ASSIGNMENT = Check each line of the listing below for "Mean" and state how many lines contain it, with no other words.

DATA BELOW =
[Start of Attachment]

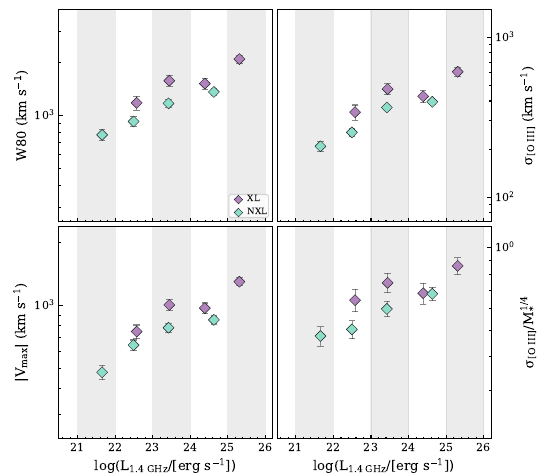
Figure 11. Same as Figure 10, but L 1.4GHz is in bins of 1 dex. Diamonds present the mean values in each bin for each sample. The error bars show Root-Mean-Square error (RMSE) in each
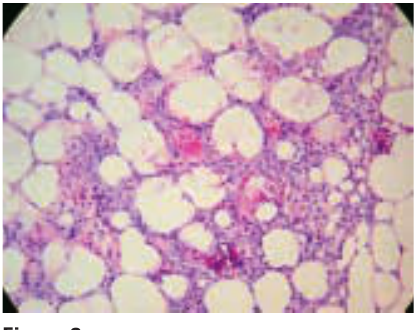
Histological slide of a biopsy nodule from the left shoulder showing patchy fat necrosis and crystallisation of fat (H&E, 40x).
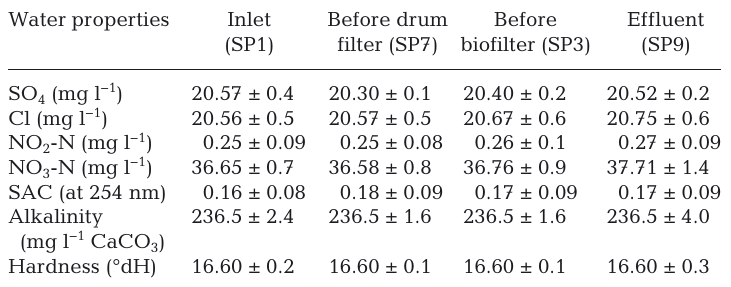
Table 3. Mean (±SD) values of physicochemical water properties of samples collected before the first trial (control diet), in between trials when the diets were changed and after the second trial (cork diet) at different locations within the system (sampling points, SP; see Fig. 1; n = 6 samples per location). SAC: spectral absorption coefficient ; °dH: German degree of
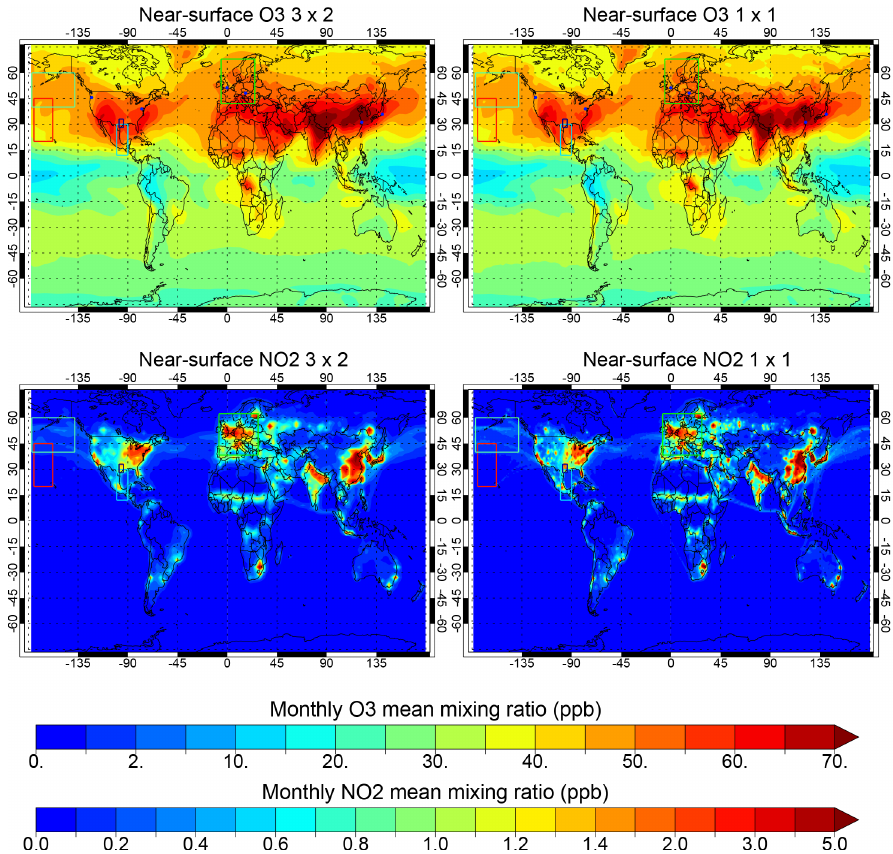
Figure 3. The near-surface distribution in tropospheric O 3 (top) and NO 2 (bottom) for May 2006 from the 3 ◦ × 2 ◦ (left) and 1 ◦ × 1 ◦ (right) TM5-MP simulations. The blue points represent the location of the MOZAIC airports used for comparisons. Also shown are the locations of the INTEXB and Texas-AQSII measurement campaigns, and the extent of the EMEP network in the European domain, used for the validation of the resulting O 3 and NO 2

[End of Attachment]

RESPONSE TO THIS TASK = 2